Jo-Ann Castano is a sculptor, arts educator and a community arts activist and organizer. She received her BA at Goddard College and also lived and worked in Pietrasanta, Italy at the marble studio of Sem Ghelardini and the Marianni Foundaria. She has exhibited her work nationally and internationally. Her more recent work has been in polarized kinetic light sculpture which was exhibited at the Science Museum in NYC and in gallery representation in Carmel, California. She is a founder, past president and acting director of the Society for the Encouragement of the Arts (seARTS) which received MCC funding under the John and Abigail Adams fund for economic development and the creative economy in Gloucester, MA. Also helped establish the City of Gloucester Committee for the Arts.

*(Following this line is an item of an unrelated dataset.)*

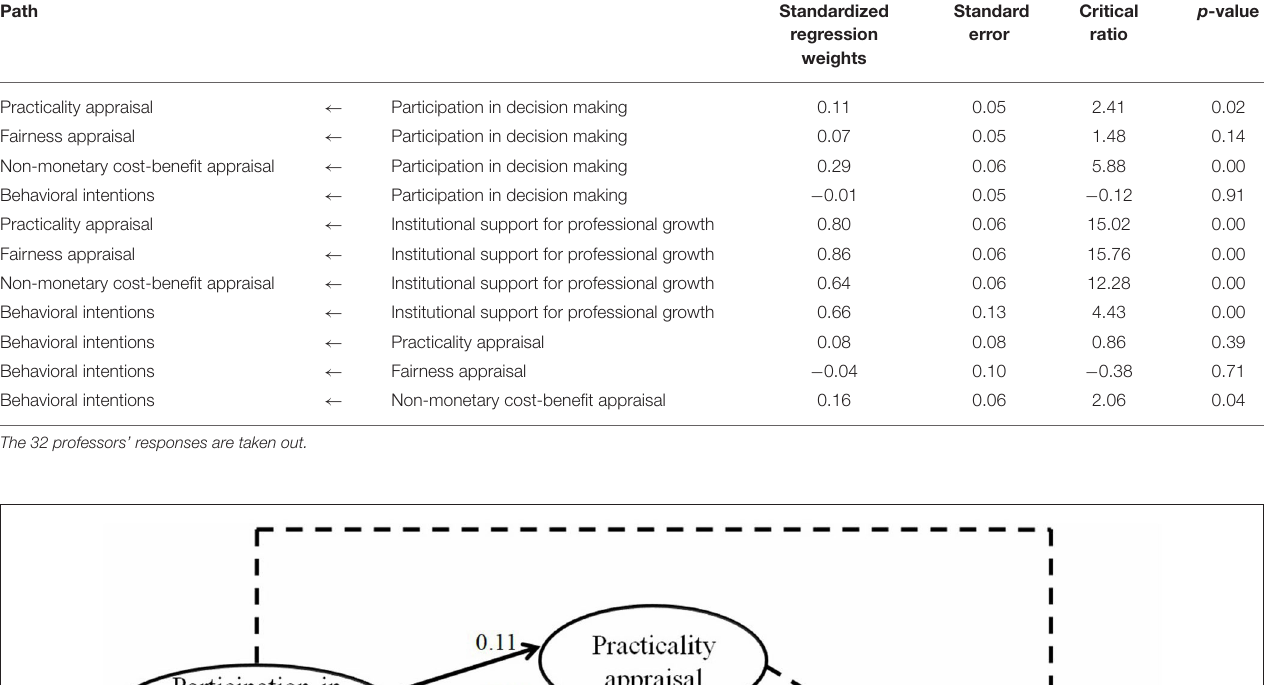
TABLE 5 | The direct effect of participation in decision-making and institutional support for professional growth on appraisal and behavioral intentions ( N = 340). Path Standardized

She founded and ran an art center in Salem’s Old Town Hall from 1977-1983 and founded arts organizations in Gloucester, Salem, Newburyport and Brockton MA. She also initiated the MCC-LCC, Salem Cultural Council during that period. She has lectured on the arts and marble carving at Yale in conjunction with the teachers symposium for the Exhibition I, Claudia : Women in Ancient Rome and on teaching technology at MIT, We Wired the Classroom:Now What?. Jo-Ann is also a web designer with a focus on artists and arts related web sites. She taught polarized light sculpture and web programming and design for eleven years at the Women in Technology (WIT) summer program of the Vermont Technical College. She is the principal of Castano Design Associates/ArtsGloucester and continues to promote and consult on community arts on the North Shore, in Massachusetts. She was an enthusiastic advisor to ArtThrob, North Shore's online arts and cultural Magazine in its infancy. You can find her Twittering for ArtsGloucester and posting on cultural social networks.

Ms. Castano, acting as president and executive director, developed and managed a state funded artist residency and professional development program (Community Development Through the Arts) raising over 1M dollars, employing and training over eighty artists. She has experience in grantsmanship, board development with fiduciary and governance leadership.